Betrachtungen zum Wochenausklang: Corona verändert den Kreis Stormarn

Stormarner Tageblatt  23.05.2020

Stormarner Wochenschau

Corona verändert den Kreis Stormarn

„Einkauf nur mit Maske“ – kein Problem...Megi Balzer

„Einkauf nur mit Maske“ – kein Problem…Megi Balzer

Patrick Niemeier und Stephan Poost

Auffällig Es ist dem aufmerksamen Leser in dieser Woche nicht entgangen. Bei zahlreichen Einbrüchen in Gartencentern oder bei Garten- und Landschaftsbauern wurden Kleingeräte und allerlei Nützliches für Terrasse, Garten und Blumenbeet erbeutet. Es muss dem aufmerksamen Leser vorkommen, als würden da regelrechte Bestelllisten abgearbeitet, schließlich wollen auch Langfinger ihre Freizeit im heimischen und vor allem im gepflegten Garten verbringen. Der Grund kann aber auch ein anderer sein – wie unsere Karikaturistin es zeichnerisch festgehalten hat – vielleicht wurde ja auch nur die Regel „Einkauf nur mit Maske“ von einigen Zeitgenossen allzu wörtlich ausgelegt.

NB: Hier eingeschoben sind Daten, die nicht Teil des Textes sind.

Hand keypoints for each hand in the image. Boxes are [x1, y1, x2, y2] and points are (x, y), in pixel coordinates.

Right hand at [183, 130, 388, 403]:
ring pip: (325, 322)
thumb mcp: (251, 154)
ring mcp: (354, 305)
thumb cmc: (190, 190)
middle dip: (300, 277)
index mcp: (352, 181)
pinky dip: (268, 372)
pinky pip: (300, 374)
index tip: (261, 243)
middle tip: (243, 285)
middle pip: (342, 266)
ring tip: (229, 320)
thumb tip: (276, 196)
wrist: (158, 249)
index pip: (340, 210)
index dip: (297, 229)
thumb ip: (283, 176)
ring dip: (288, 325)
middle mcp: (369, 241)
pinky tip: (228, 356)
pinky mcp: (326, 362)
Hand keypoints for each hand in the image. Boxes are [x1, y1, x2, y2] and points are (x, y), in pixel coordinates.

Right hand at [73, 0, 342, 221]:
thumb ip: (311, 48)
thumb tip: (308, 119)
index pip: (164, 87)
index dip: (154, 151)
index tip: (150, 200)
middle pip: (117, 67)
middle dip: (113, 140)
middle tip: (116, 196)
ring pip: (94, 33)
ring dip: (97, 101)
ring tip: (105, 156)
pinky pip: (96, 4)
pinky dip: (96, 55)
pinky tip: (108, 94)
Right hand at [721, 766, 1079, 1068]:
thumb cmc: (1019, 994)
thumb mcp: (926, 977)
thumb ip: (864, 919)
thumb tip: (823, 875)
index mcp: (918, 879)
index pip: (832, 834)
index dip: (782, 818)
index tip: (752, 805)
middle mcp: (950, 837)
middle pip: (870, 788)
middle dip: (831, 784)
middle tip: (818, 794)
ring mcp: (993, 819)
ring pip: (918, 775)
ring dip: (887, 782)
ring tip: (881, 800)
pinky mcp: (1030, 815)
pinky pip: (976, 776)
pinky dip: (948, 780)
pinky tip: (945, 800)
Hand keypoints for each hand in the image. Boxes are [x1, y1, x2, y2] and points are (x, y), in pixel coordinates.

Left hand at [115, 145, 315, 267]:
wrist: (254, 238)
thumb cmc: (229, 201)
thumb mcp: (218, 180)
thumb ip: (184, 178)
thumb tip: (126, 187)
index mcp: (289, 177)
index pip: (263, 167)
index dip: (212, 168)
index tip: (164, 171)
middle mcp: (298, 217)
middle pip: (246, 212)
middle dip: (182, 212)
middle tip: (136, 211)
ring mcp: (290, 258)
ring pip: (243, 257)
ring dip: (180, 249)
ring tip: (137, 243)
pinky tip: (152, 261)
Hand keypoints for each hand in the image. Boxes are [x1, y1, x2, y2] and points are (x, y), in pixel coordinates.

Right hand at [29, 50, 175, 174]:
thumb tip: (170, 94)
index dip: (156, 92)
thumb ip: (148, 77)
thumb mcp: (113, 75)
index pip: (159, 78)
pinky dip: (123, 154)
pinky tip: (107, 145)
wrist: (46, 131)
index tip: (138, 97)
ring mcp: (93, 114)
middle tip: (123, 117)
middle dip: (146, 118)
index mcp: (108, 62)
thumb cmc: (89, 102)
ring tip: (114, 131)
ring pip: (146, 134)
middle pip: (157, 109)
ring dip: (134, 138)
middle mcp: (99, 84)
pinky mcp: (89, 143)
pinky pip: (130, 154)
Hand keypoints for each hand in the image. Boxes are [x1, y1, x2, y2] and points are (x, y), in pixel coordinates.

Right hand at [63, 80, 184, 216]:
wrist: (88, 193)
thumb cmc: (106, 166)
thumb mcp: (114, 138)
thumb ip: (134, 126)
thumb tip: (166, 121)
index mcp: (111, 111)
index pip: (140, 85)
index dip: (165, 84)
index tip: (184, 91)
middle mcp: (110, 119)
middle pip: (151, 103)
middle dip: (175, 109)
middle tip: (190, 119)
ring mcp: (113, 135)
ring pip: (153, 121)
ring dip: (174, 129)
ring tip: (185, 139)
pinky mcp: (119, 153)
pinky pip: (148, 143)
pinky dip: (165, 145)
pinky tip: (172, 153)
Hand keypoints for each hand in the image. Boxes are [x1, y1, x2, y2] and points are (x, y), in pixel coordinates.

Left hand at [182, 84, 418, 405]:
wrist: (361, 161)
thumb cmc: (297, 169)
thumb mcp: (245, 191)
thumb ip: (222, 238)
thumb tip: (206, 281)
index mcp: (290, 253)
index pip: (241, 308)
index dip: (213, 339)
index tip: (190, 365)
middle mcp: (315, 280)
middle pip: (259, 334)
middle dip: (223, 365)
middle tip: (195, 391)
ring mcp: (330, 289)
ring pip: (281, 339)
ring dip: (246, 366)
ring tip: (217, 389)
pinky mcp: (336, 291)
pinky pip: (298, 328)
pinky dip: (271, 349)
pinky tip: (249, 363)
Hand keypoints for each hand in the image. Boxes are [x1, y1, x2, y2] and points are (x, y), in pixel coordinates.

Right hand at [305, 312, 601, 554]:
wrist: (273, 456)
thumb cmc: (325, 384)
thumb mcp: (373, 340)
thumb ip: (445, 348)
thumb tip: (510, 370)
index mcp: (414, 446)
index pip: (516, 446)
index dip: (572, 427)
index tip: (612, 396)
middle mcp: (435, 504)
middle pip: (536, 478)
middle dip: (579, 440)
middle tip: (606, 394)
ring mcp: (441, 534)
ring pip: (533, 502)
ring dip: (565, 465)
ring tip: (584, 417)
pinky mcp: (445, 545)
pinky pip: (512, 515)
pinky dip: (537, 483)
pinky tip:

Renaissance Ob Autokino, Autodisco oder Autogottesdienst. Das Auto – das liebste Kind der älteren Generationen, bei der Jugend längst nicht mehr so angesagt – erlebt eine Renaissance. So fährt man in die Disco, um einem DJ beim Auflegen zuzusehen, tanzt zwischen Lenkrad und Gaspedal und läuft Gefahr, die Veranstaltung erst wieder verlassen zu können, wenn die letzte Platte verklungen ist. Man fährt in den Autogottesdienst, um seinem Schöpfer nahe zu sein, alles sehr gewöhnungsbedürftig. Einzig das Autokino kommt uns vertraut vor, nur dass der Ton heutzutage über das Autoradio komme und nicht ein blecherner Lautsprecher ins Auto gehängt werden muss. Aber seien wir mal ehrlich, ein Ersatz für Club- oder Discobesuch, für Gottesdienst oder Kinoabend ist das nicht.

Weggeschaut Um den Frust nicht zu erhöhen, so heißt es, bleibt die Oldesloer Stadtverwaltung beim Geschehen auf dem Exer inkonsequent. Zwar werden immer wieder die ausgehängten und gültigen Hygiene- und Abstandsregeln sowie die Kontaktbeschränkungen verletzt, doch es bleibt bei Ermahnungen. Der Bürgermeister versteht dies als Solidarität mit Jugendlichen, die wieder Fußball spielen wollen. Dass der ehemalige Vorsitzende des Kreisfußballverbands ein großes Herz für sie zu haben scheint, verwundert nicht und ist menschlich nachvollziehbar. Aber es gibt Eltern, die sich irritiert zeigen, die ihre Kinder genau daher nicht auf den Kunstrasen und ins Skateland lassen, weil sie es dem Nachwuchs nicht erklären können, weshalb im Supermarkt später wieder Mundschutz getragen und 1,50 Meter Abstand gewahrt werden soll. Eigentlich hatte die Stadtverwaltung angekündigt, den Kunstrasen zu sperren, wenn Regeln nicht eingehalten werden. Doch davon sieht man trotz abendlicher Partytreffen ab. Man fürchtet die Kritik derer, die sich an die Regeln halten und nur Freistöße und Elfmeter trainieren. Doch der Frust entsteht jetzt an anderer Ecke. Denn während Verwaltung und Ordnungsamt auf dem Exer quasi wegschauen, fühlen sich Geschäftsleute zum Teil gegängelt. Wie groß wäre das von der Verwaltung am Exer eingeforderte Verständnis, wenn der Frisör plötzlich die Sicherheitsvorkehrungen weglässt, Restaurants jeden Stuhl freigeben oder Geschäfte die Mundschutzpflicht ignorieren? Oder wo sind Augenmaß und Solidarität, wenn das Parkticket abgelaufen ist?